──────── RECORD EXTRACTS ────────

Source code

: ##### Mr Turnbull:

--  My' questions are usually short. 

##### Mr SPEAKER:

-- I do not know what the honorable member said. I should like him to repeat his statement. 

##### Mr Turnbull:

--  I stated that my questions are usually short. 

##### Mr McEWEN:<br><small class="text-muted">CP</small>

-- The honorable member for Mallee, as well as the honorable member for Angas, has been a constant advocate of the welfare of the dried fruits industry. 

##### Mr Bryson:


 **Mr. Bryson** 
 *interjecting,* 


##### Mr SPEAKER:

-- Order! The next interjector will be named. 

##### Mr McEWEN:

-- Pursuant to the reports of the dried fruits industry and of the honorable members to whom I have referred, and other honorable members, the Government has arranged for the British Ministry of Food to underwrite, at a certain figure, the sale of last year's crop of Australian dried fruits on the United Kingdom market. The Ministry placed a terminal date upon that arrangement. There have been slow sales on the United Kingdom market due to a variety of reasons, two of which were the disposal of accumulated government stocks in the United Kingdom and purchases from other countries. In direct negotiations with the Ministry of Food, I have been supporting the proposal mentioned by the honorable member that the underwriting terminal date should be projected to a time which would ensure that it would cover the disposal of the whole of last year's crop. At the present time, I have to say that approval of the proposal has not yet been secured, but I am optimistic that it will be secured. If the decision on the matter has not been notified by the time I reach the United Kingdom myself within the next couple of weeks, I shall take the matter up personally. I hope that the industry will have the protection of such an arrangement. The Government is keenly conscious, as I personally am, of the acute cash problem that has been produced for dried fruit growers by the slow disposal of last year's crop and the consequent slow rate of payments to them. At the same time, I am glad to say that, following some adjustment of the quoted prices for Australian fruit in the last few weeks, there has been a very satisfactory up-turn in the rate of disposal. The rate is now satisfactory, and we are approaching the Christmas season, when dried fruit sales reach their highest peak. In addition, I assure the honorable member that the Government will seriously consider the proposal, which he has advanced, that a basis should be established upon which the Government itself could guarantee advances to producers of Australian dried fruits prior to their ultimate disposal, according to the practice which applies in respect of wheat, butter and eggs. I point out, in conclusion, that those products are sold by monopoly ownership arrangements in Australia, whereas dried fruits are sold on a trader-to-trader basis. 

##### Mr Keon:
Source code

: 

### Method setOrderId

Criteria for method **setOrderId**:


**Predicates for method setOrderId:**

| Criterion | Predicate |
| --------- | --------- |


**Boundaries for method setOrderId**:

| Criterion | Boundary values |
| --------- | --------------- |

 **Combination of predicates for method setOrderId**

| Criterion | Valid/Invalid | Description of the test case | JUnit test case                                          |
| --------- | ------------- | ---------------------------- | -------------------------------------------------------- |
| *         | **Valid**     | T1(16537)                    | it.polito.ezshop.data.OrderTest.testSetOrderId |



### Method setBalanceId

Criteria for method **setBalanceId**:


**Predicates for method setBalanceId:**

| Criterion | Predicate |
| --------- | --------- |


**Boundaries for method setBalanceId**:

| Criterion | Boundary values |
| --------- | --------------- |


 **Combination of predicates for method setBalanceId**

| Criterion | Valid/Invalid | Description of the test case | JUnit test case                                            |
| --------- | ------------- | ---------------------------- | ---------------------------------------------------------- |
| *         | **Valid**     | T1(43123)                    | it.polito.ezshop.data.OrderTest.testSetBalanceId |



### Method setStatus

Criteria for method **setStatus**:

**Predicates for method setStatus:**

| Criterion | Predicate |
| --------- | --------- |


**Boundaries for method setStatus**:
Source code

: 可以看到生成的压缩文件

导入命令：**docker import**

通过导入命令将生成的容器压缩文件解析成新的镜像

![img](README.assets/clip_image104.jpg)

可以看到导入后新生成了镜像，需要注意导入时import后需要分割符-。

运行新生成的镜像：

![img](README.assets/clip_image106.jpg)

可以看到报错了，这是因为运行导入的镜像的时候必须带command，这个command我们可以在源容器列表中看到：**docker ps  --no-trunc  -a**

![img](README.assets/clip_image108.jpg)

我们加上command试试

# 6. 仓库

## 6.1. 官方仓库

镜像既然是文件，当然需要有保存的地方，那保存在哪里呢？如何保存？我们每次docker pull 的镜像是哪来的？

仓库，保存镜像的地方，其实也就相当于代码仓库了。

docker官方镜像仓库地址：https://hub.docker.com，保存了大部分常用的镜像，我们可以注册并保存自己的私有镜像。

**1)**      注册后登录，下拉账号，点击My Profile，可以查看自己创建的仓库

────────

YOUR TASK:
Reproduce the source text of each row above, character for character and line for line, without changing anything.

ANSWER BELOW:
Source code

: ##### Mr Turnbull:

--  My' questions are usually short. 

##### Mr SPEAKER:

-- I do not know what the honorable member said. I should like him to repeat his statement. 

##### Mr Turnbull:

--  I stated that my questions are usually short. 

##### Mr McEWEN:<br><small class="text-muted">CP</small>

-- The honorable member for Mallee, as well as the honorable member for Angas, has been a constant advocate of the welfare of the dried fruits industry. 

##### Mr Bryson:


 **Mr. Bryson** 
 *interjecting,* 


##### Mr SPEAKER:

-- Order! The next interjector will be named. 

##### Mr McEWEN:

-- Pursuant to the reports of the dried fruits industry and of the honorable members to whom I have referred, and other honorable members, the Government has arranged for the British Ministry of Food to underwrite, at a certain figure, the sale of last year's crop of Australian dried fruits on the United Kingdom market. The Ministry placed a terminal date upon that arrangement. There have been slow sales on the United Kingdom market due to a variety of reasons, two of which were the disposal of accumulated government stocks in the United Kingdom and purchases from other countries. In direct negotiations with the Ministry of Food, I have been supporting the proposal mentioned by the honorable member that the underwriting terminal date should be projected to a time which would ensure that it would cover the disposal of the whole of last year's crop. At the present time, I have to say that approval of the proposal has not yet been secured, but I am optimistic that it will be secured. If the decision on the matter has not been notified by the time I reach the United Kingdom myself within the next couple of weeks, I shall take the matter up personally. I hope that the industry will have the protection of such an arrangement. The Government is keenly conscious, as I personally am, of the acute cash problem that has been produced for dried fruit growers by the slow disposal of last year's crop and the consequent slow rate of payments to them. At the same time, I am glad to say that, following some adjustment of the quoted prices for Australian fruit in the last few weeks, there has been a very satisfactory up-turn in the rate of disposal. The rate is now satisfactory, and we are approaching the Christmas season, when dried fruit sales reach their highest peak. In addition, I assure the honorable member that the Government will seriously consider the proposal, which he has advanced, that a basis should be established upon which the Government itself could guarantee advances to producers of Australian dried fruits prior to their ultimate disposal, according to the practice which applies in respect of wheat, butter and eggs. I point out, in conclusion, that those products are sold by monopoly ownership arrangements in Australia, whereas dried fruits are sold on a trader-to-trader basis. 

##### Mr Keon:
Source code

: 

### Method setOrderId

Criteria for method **setOrderId**:


**Predicates for method setOrderId:**

| Criterion | Predicate |
| --------- | --------- |


**Boundaries for method setOrderId**:

| Criterion | Boundary values |
| --------- | --------------- |

 **Combination of predicates for method setOrderId**

| Criterion | Valid/Invalid | Description of the test case | JUnit test case                                          |
| --------- | ------------- | ---------------------------- | -------------------------------------------------------- |
| *         | **Valid**     | T1(16537)                    | it.polito.ezshop.data.OrderTest.testSetOrderId |



### Method setBalanceId

Criteria for method **setBalanceId**:


**Predicates for method setBalanceId:**

| Criterion | Predicate |
| --------- | --------- |


**Boundaries for method setBalanceId**:

| Criterion | Boundary values |
| --------- | --------------- |


 **Combination of predicates for method setBalanceId**

| Criterion | Valid/Invalid | Description of the test case | JUnit test case                                            |
| --------- | ------------- | ---------------------------- | ---------------------------------------------------------- |
| *         | **Valid**     | T1(43123)                    | it.polito.ezshop.data.OrderTest.testSetBalanceId |



### Method setStatus

Criteria for method **setStatus**:

**Predicates for method setStatus:**

| Criterion | Predicate |
| --------- | --------- |


**Boundaries for method setStatus**:
Source code

: 可以看到生成的压缩文件

导入命令：**docker import**

通过导入命令将生成的容器压缩文件解析成新的镜像

![img](README.assets/clip_image104.jpg)

可以看到导入后新生成了镜像，需要注意导入时import后需要分割符-。

运行新生成的镜像：

![img](README.assets/clip_image106.jpg)

可以看到报错了，这是因为运行导入的镜像的时候必须带command，这个command我们可以在源容器列表中看到：**docker ps  --no-trunc  -a**

![img](README.assets/clip_image108.jpg)

我们加上command试试

# 6. 仓库

## 6.1. 官方仓库

镜像既然是文件，当然需要有保存的地方，那保存在哪里呢？如何保存？我们每次docker pull 的镜像是哪来的？

仓库，保存镜像的地方，其实也就相当于代码仓库了。

docker官方镜像仓库地址：https://hub.docker.com，保存了大部分常用的镜像，我们可以注册并保存自己的私有镜像。

**1)**      注册后登录，下拉账号，点击My Profile，可以查看自己创建的仓库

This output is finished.